(Beginning of Data listing)

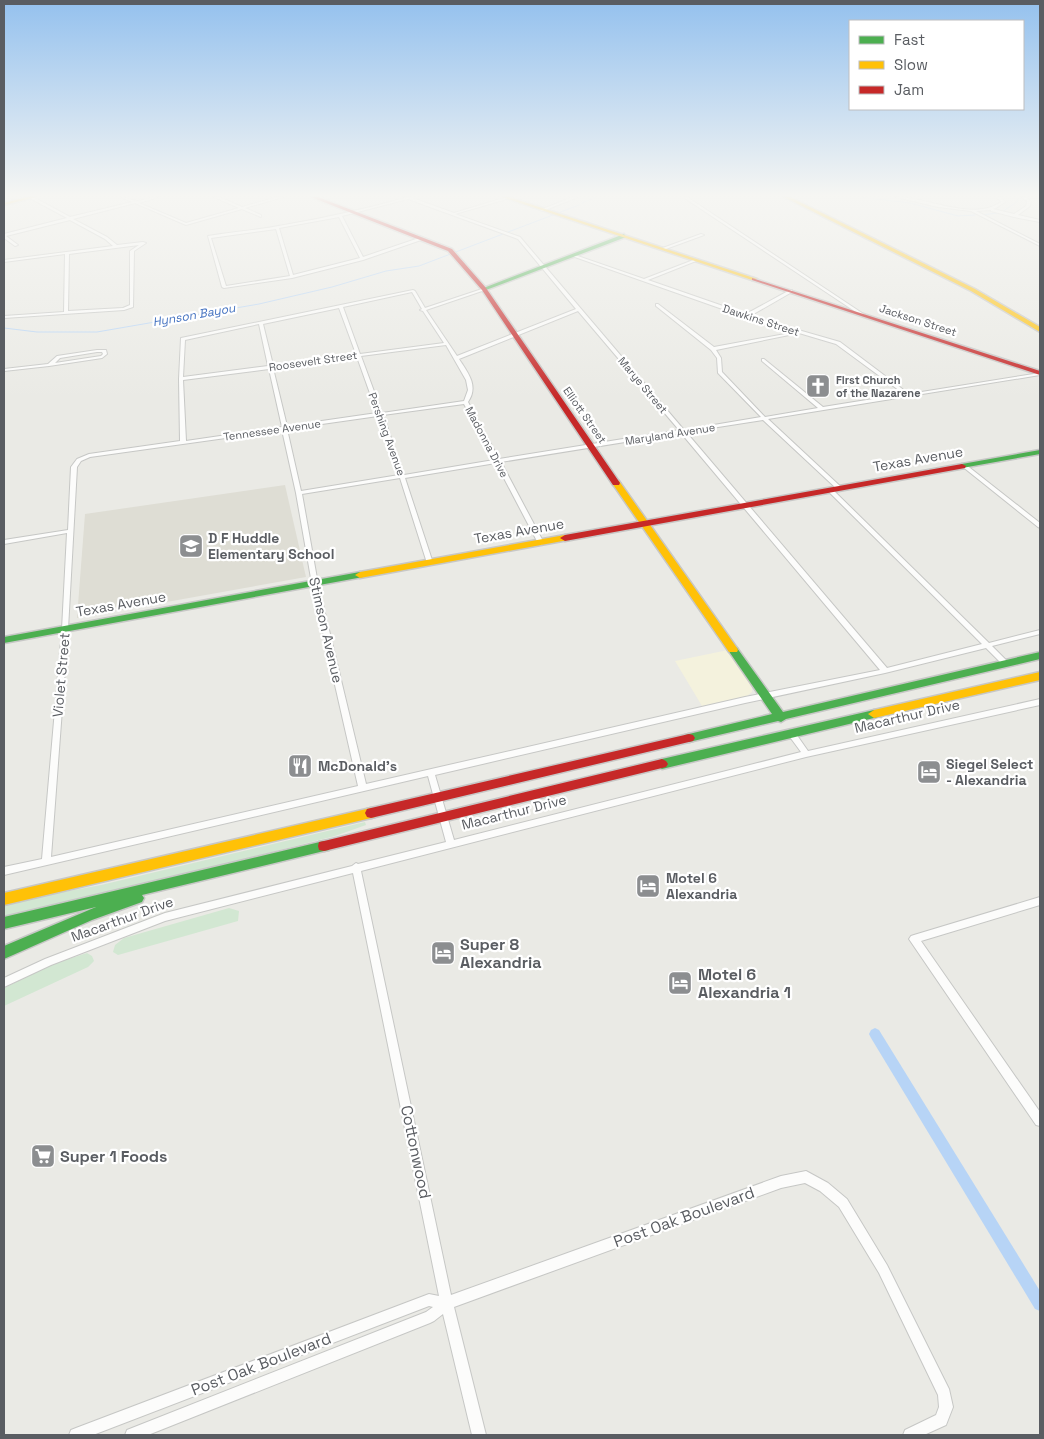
<svg xmlns="http://www.w3.org/2000/svg" width="1044" height="1439" viewBox="0 0 1044 1439" font-family="'Space Grotesk',sans-serif">
<style>
.commercial{fill:#f4f2dd}
.education{fill:#deddd4}
.green{fill:#d2e7d2}
.lines{fill:none;stroke-linecap:round;stroke-linejoin:round}
.stream{stroke:#b7d4f6;stroke-width:1}
.canal{fill:#b7d4f6;fill-rule:evenodd}
.street-casing{stroke:#c6c7c5;stroke-width:2}
.fast-casing{stroke:#c7c7c6;stroke-width:3}
.slow-casing{stroke:#c7c7c6;stroke-width:3}
.jam-casing{stroke:#c7c7c6;stroke-width:3}
.street{fill:#fcfcfb;fill-rule:evenodd}
.fast{fill:#4caf50;fill-rule:evenodd}
.slow{fill:#ffc107;fill-rule:evenodd}
.jam{fill:#c62828;fill-rule:evenodd}
.labels{text-anchor:middle;dominant-baseline:central;stroke-width:4.5;stroke-linejoin:round;paint-order:stroke}
.far-street-label{font-size:11px;fill:#5a5d62;stroke:#fff}
.far-poi-label{font-size:11px;font-weight:bold;fill:#5a5d62;stroke:#fff;text-anchor:start}
.far-water-label{font-size:12px;font-style:italic;fill:#4472c0;stroke:#fff}
.street-label{font-size:14px;fill:#5a5d62;stroke:#fff}
.poi-label{font-size:14px;font-weight:bold;fill:#5a5d62;stroke:#fff;text-anchor:start}
.near-poi-label{font-size:16px;font-weight:bold;fill:#5a5d62;stroke:#fff;text-anchor:start}
.near-street-label{font-size:16px;fill:#5a5d62;stroke:#fff}
</style>
<rect width="100%" height="100%" fill="#eaeae5"/>
<path class="commercial" d="M728 650 752 687V692L747 696 702 706 675 661Z"/>
<path class="education" d="M285 485 306 577 77 618 85 514Z"/>
<path class="green" d="M365 822 366 825 335 836 4 920V903L101 885Z
M229 908 239 911 238 921 118 955 113 952 115 945 124 938Z
M87 953 92 956 94 961 88 967 4 1006V988L53 964Z"/>
<g class="lines">
<path class="stream" d="M860 197 910 203 958 216 975 215
M582 203 596 197
M1002 212 1018 201 1016 197
M982 215 997 213
M4 328 37 332H97L259 304 332 287 386 271 419 266 579 205"/>
<path class="canal" d="M875 1028 879 1030 1040 1291V1311L1035 1309 871 1038 869 1034 871 1030Z"/>
<defs>
<path id="street" d="M28 197H33L70 217 132 202 121 197C127 197 132 201 138 201 145 200 151 197 159 197L139 203 186 223 239 208 214 197H219L242 207 277 197H283L245 208 261 215V217L242 209 186 225 135 203 73 219 107 237 117 245 143 242 146 243 134 251 133 307 124 310 4 318V316L64 312 65 254 4 262V260L113 246 105 239 70 220 6 236 18 245 15 246 4 238V234L67 218ZM139 245 130 251V305L123 308 68 311 69 254Z
M403 197H410L454 213 507 197V199L455 214 520 237 684 430 761 417 718 373 717 358 711 350 656 306V304H658L714 347 796 332 745 317 572 256V254L644 279 696 259V261L648 280 746 314 790 290H792V292L750 316 840 342 909 394 1040 373V375L768 419 841 487 842 488 839 490 837 489 763 420 686 432 887 668 982 644 828 491V489H832L989 643 1040 630V634L992 646 1010 664 1008 666H1004L986 648 885 673 745 703 435 775 454 840 801 752 787 733 788 731H794L808 751 1040 699V705L806 757 361 871 451 1295 781 1176 806 1171 828 1183 847 1199 887 1265 949 1389 953 1407 946 1425 924 1435H903L905 1430 936 1415 939 1407 938 1395 879 1273 839 1207 820 1191 805 1183 781 1188 454 1307 486 1435H472L443 1314 434 1321 430 1323 148 1435H125L127 1430 132 1428 426 1312 433 1307 429 1306 93 1435H69L71 1430 76 1428 429 1294 439 1296 353 873 165 921 51 965 4 987V978L45 959 165 913 352 866 356 863 358 864 446 842 428 776 4 875V867L42 859 62 629 67 533 4 544V540L68 530 71 467 77 459 89 454 180 441 179 379 181 338 413 290 415 291 425 308 485 288V290L426 310 457 356 576 309 518 239 408 199 342 216 363 257 419 238H421V240L363 260 292 278 224 288 222 287 208 236C233 232 259 230 284 225 325 218 365 209 405 198ZM339 217 360 258 293 275 279 228ZM276 229 290 276 226 286 211 238ZM412 292 422 309 420 310 423 311 444 343 360 354 343 307ZM339 308 356 354 273 365 263 324ZM578 311 679 430 499 459 468 402C479 386 468 373 459 359ZM259 324 268 366 183 377 185 340ZM799 333 836 344 904 394 823 407 764 359H762V361L818 408 765 417 722 372 721 358 716 350ZM446 345 466 380 468 390 464 401 382 413 361 356ZM357 357 377 413 287 426 273 368ZM269 369 282 427 186 441 183 380ZM464 404 494 460 404 475 383 415ZM378 416 399 475 301 491 287 429ZM282 430 296 493 312 584 358 786 51 857 68 629 77 467 81 461 90 457ZM681 433 880 670 745 697 366 784 318 584 302 494 400 478 427 563 430 565 433 563 405 478 496 463 538 543 541 545 544 543 501 462Z
M573 197H578L543 211 540 210Z
M683 197H687L865 315 862 316Z
M896 197C929 197 972 222 1001 202L997 197H1001L1005 202 996 208 993 209 1014 214 1026 206 1027 201 1021 197H1025L1031 201 1030 206 1018 215 1040 220V222L1014 217 991 211V210L976 211 1040 244V246L971 211 938 207Z
M701 234 704 235 663 250 660 249Z
M97 350H106L107 354 102 358 49 366 4 371V369L48 364 57 356ZM97 352H102L103 354 101 356 55 363 60 358Z
M965 464 1040 523V528L1038 527 963 467V465Z
M1040 897V905L921 941 1040 1112V1126L1036 1125 909 939 911 936 914 935Z"/>
<path id="fast" d="M624 234 626 237 486 290 481 289Z
M1040 450V454L962 468 958 466 962 464Z
M360 572 363 573V577L4 643V637Z
M733 646 737 648 783 712 1040 652V659L786 719 781 722 778 721 689 742 685 741 683 738 685 735 689 734 772 714 728 650Z
M874 710 878 711 880 714 878 717 662 769 658 767 656 764 658 761 662 759Z
M324 841 329 842 330 846 329 850 324 851 142 895 144 898 142 902 92 920 4 959V946L96 907 4 929V917Z"/>
<path id="slow" d="M27 197H36L4 205V203Z
M502 197H509L757 279 752 280Z
M784 197H790L975 289 1040 327V332L971 291Z
M616 480 619 481 737 648 738 650 737 652H729L612 483Z
M565 535 568 536V540L360 578 355 575 360 572Z
M1040 672V680L874 718 868 714 874 710Z
M371 808 375 809 377 813 375 817 371 818 4 905V893Z"/>
<path id="jam" d="M311 197H318L452 249 486 288 620 483 619 485H613L482 290 448 251Z
M752 278 1040 371V375L752 280Z
M962 464 966 466 965 468 565 541 560 538 565 535Z
M689 734 693 735 695 738 693 741 371 818 367 817 365 813 367 809 371 808Z
M662 759 666 761 668 764 666 767 324 851 319 850 318 846 319 842 324 841Z"/>
</defs>
<use href="#street" class="street-casing"/>
<use href="#fast" class="fast-casing"/>
<use href="#slow" class="slow-casing"/>
<use href="#jam" class="jam-casing"/>
<use href="#street" class="street"/>
<use href="#fast" class="fast"/>
<use href="#slow" class="slow"/>
<use href="#jam" class="jam"/>
</g>
<linearGradient id="sky" x2="0" y2="1"><stop stop-color="#94c1ee"/><stop offset="0.49" stop-color="#f6f6f3"/><stop offset="1" stop-color="#f6f6f3" stop-opacity="0"/></linearGradient>
<rect width="1044" height="399" fill="url(#sky)"/>
<defs>
<symbol id="church-square" viewBox="-11 -11 22 22"><rect x="-9" y="-9" width="18" height="18" rx="4" fill="#8c8e90" stroke="#fff"/><path d="M-1.2-6h2.4v3.5h3.3v2.4h-3.3V6h-2.4V-.1h-3.3v-2.4h3.3Z" fill="#fff"/></symbol>
<symbol id="school-square" viewBox="-11 -11 22 22"><rect x="-9" y="-9" width="18" height="18" rx="4" fill="#8c8e90" stroke="#fff"/><path d="M0-5L7-2L0 1L-7-2ZM-4 1L0 2.5L4 1V4Q0 6-4 4Z" fill="#fff"/></symbol>
<symbol id="restaurant-square" viewBox="-11 -11 22 22"><rect x="-9" y="-9" width="18" height="18" rx="4" fill="#8c8e90" stroke="#fff"/><path d="M-5-6h1v4h1v-4h1v4h1v-4h1v5L-1.5 .5V6h-2V.5L-5-1ZM5-6V6H3V1.5H1.5Q1.5-4 5-6Z" fill="#fff"/></symbol>
<symbol id="hotel-square" viewBox="-11 -11 22 22"><rect x="-9" y="-9" width="18" height="18" rx="4" fill="#8c8e90" stroke="#fff"/><path d="M-6-4.5h1.5V1H6V5H4.5V3h-9V5H-6ZM-4 0a1.8 1.8 0 1 1 3.6 0ZM.5 0V-2.5h3Q6-2.5 6 0Z" fill="#fff"/></symbol>
<symbol id="supermarket-square" viewBox="-11 -11 22 22"><rect x="-9" y="-9" width="18" height="18" rx="4" fill="#8c8e90" stroke="#fff"/><path d="M-6-5.5h2.5l.6 2H6L4.5 2H-2.5L-4.4-4H-6ZM-1.5 3.2a1.3 1.3 0 1 0 .1 0ZM3 3.2a1.3 1.3 0 1 0 .1 0Z" fill="#fff"/></symbol>
</defs>
<g fill-rule="evenodd">
<use href="#church-square" x="804" y="372" width="28" height="28"/>
<use href="#school-square" x="177" y="532" width="28" height="28"/>
<use href="#restaurant-square" x="286" y="752" width="28" height="28"/>
<use href="#hotel-square" x="915" y="758" width="28" height="28"/>
<use href="#hotel-square" x="634" y="872" width="28" height="28"/>
<use href="#hotel-square" x="429" y="939" width="28" height="28"/>
<use href="#hotel-square" x="666" y="969" width="28" height="28"/>
<use href="#supermarket-square" x="29" y="1142" width="28" height="28"/>
</g>
<g class="labels">
<g class="far-street-label">
<text transform="translate(761 320) rotate(18)">Dawkins Street</text>
<text transform="translate(918 320) rotate(18)">Jackson Street</text>
<text transform="translate(313 361) rotate(-8)">Roosevelt Street</text>
<text transform="translate(643 385) rotate(50)">Marye Street</text>
<text transform="translate(585 415) rotate(55)">Elliott Street</text>
<text transform="translate(272 430) rotate(-8)">Tennessee Avenue</text>
<text transform="translate(387 434) rotate(70)">Pershing Avenue</text>
<text transform="translate(670 434) rotate(-9)">Maryland Avenue</text>
<text transform="translate(487 442) rotate(62)">Madonna Drive</text>
</g>
<g class="far-poi-label">
<text x="836" y="380">First Church<tspan x="836" dy="13">of the Nazarene</tspan></text>
</g>
<g class="far-water-label">
<text transform="translate(194 315) rotate(-10)">Hynson Bayou</text>
</g>
<g class="street-label">
<text transform="translate(918 459) rotate(-10)">Texas Avenue</text>
<text transform="translate(519 531) rotate(-10)">Texas Avenue</text>
<text transform="translate(121 604) rotate(-10)">Texas Avenue</text>
<text transform="translate(326 630) rotate(77)">Stimson Avenue</text>
<text transform="translate(61 675) rotate(-85)">Violet Street</text>
<text transform="translate(907 716) rotate(-13)">Macarthur Drive</text>
<text transform="translate(514 812) rotate(-14)">Macarthur Drive</text>
<text transform="translate(122 919) rotate(-20)">Macarthur Drive</text>
</g>
<g class="poi-label">
<text x="208" y="538">D F Huddle<tspan x="208" dy="16">Elementary School</tspan></text>
<text x="946" y="764">Siegel Select<tspan x="946" dy="16">- Alexandria</tspan></text>
<text x="318" y="766">McDonald's</text>
<text x="666" y="878">Motel 6<tspan x="666" dy="16">Alexandria</tspan></text>
</g>
<g class="near-poi-label">
<text x="460" y="944">Super 8<tspan x="460" dy="18">Alexandria</tspan></text>
<text x="698" y="974">Motel 6<tspan x="698" dy="18">Alexandria 1</tspan></text>
<text x="60" y="1156">Super 1 Foods</text>
</g>
<g class="near-street-label">
<text transform="translate(416 1152) rotate(78)">Cottonwood</text>
<text transform="translate(684 1217) rotate(-20)">Post Oak Boulevard</text>
<text transform="translate(261 1364) rotate(-21)">Post Oak Boulevard</text>
</g>
</g>
<rect width="1044" height="1439" fill="none" stroke="#5a5d62" stroke-width="10"/>
<rect x="849" y="20" width="175" height="90" fill="#ffffff" stroke="#bdbec0"/>
<rect x="859" y="36" width="25" height="8" fill="#4caf50" stroke="#bdbec0"/>
<text x="894" y="45" font-size="15" fill="#5a5d62">Fast</text>
<rect x="859" y="61" width="25" height="8" fill="#ffc107" stroke="#bdbec0"/>
<text x="894" y="70" font-size="15" fill="#5a5d62">Slow</text>
<rect x="859" y="86" width="25" height="8" fill="#c62828" stroke="#bdbec0"/>
<text x="894" y="95" font-size="15" fill="#5a5d62">Jam</text>
</svg>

(End of Data listing)

- Your goal
Each line of the material that has the word "none" belongs in the answer.

- Expected answer
.lines{fill:none;stroke-linecap:round;stroke-linejoin:round}
<rect width="1044" height="1439" fill="none" stroke="#5a5d62" stroke-width="10"/>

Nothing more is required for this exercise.